* Problem to solve
Copy all lines holding the word "Drehscheibe" from the entries.

== == ==

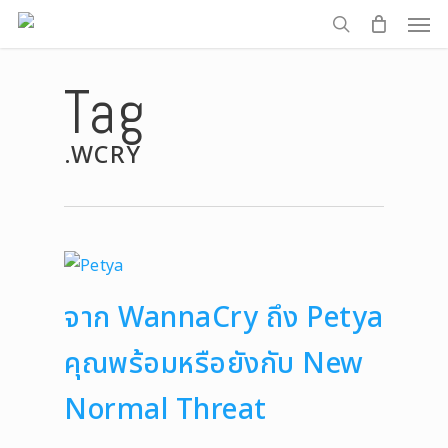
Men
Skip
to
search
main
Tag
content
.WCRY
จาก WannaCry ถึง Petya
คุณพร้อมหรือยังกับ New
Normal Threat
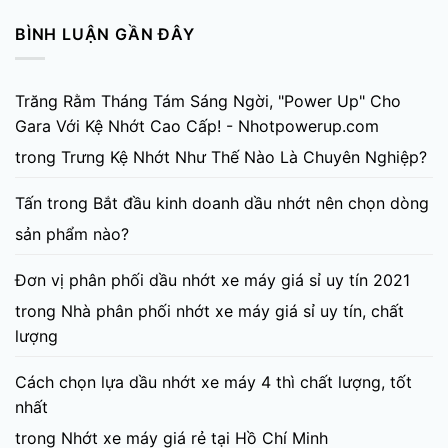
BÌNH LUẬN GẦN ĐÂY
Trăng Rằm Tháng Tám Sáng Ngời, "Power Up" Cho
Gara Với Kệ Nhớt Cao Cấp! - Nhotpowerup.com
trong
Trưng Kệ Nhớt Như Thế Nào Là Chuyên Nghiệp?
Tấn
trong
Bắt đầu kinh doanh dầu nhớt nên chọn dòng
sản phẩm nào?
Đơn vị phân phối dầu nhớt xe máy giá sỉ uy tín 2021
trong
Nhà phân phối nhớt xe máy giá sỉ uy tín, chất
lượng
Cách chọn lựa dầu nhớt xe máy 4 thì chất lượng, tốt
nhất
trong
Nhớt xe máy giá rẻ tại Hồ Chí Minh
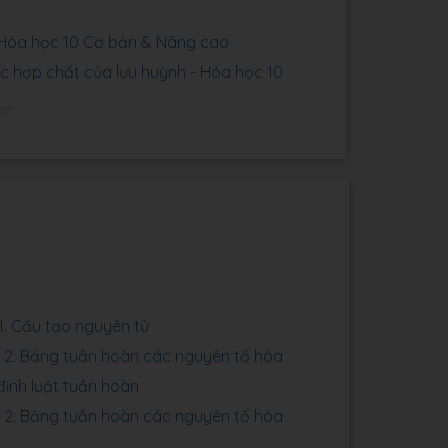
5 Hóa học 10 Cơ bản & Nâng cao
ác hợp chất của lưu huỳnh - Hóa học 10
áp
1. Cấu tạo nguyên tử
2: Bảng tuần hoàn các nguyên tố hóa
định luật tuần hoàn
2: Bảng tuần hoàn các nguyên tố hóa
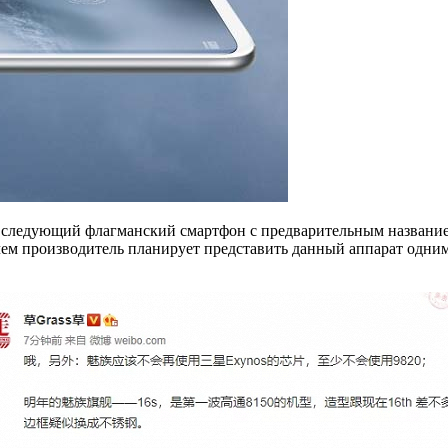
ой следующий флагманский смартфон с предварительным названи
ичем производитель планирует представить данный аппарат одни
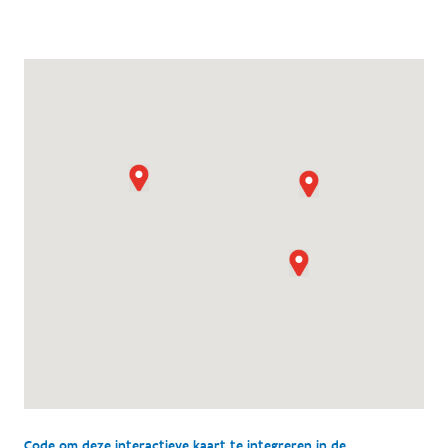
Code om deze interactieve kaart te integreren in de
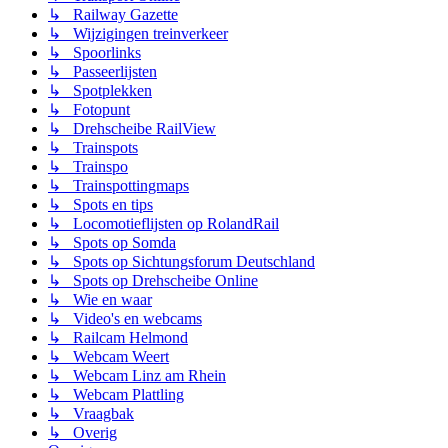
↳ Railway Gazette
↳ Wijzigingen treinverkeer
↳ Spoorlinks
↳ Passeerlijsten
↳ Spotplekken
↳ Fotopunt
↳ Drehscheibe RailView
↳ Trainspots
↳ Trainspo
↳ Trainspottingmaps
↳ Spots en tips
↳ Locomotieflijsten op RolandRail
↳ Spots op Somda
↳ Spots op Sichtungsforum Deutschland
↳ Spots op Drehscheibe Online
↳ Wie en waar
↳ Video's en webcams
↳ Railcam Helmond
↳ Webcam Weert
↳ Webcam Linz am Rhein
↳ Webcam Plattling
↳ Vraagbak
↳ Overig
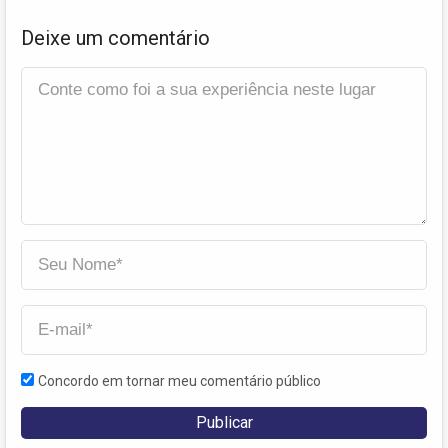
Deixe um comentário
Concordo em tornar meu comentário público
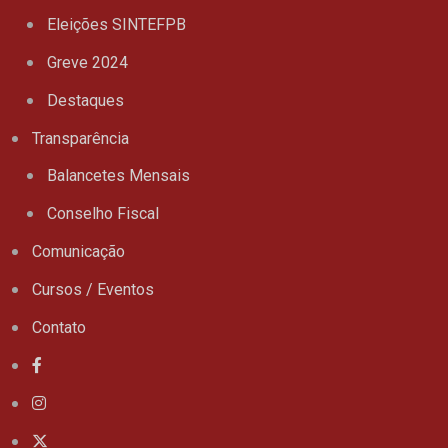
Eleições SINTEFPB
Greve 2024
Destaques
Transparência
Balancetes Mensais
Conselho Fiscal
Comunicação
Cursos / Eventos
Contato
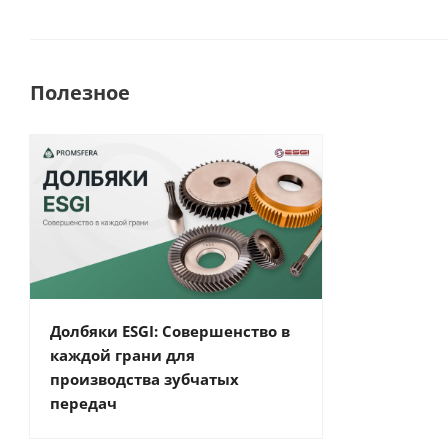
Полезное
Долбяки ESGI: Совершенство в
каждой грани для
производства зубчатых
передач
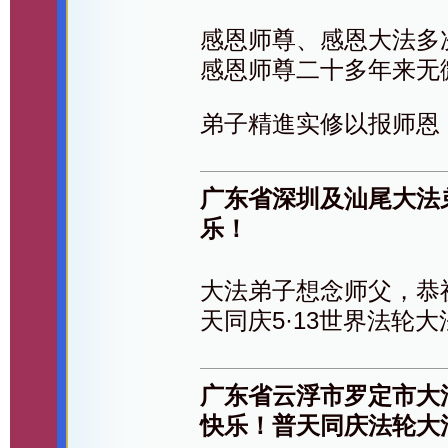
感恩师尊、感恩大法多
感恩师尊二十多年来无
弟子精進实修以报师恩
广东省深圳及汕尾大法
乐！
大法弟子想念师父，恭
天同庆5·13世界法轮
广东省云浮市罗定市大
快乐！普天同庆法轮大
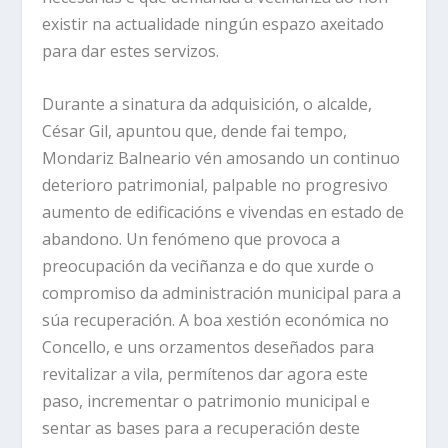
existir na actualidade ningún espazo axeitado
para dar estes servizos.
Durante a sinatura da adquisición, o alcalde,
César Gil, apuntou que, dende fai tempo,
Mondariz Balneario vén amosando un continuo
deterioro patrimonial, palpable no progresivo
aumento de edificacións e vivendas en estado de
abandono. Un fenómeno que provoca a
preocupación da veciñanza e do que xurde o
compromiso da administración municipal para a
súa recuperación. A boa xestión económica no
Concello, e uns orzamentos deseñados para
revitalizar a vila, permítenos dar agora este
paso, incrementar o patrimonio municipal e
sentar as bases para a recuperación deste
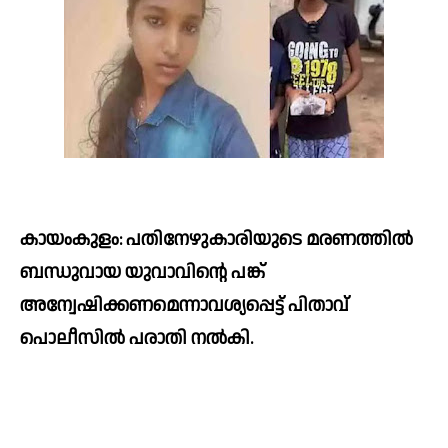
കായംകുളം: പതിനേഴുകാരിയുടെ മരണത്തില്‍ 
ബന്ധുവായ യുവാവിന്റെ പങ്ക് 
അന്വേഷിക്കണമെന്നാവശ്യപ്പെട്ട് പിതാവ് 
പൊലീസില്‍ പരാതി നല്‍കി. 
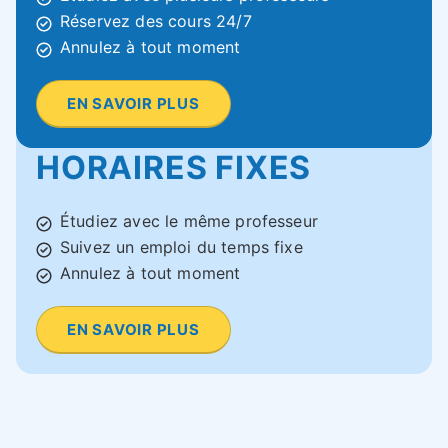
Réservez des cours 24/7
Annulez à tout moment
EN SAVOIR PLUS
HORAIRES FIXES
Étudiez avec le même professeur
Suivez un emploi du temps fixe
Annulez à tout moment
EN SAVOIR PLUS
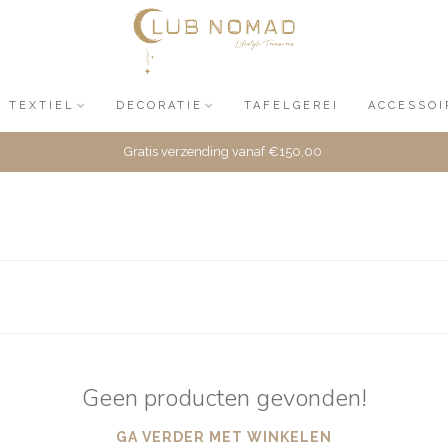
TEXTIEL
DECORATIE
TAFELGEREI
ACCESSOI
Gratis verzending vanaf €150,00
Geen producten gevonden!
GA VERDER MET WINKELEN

== == ==

* Response to this task
↳ Drehscheibe RailView
↳ Spots op Drehscheibe Online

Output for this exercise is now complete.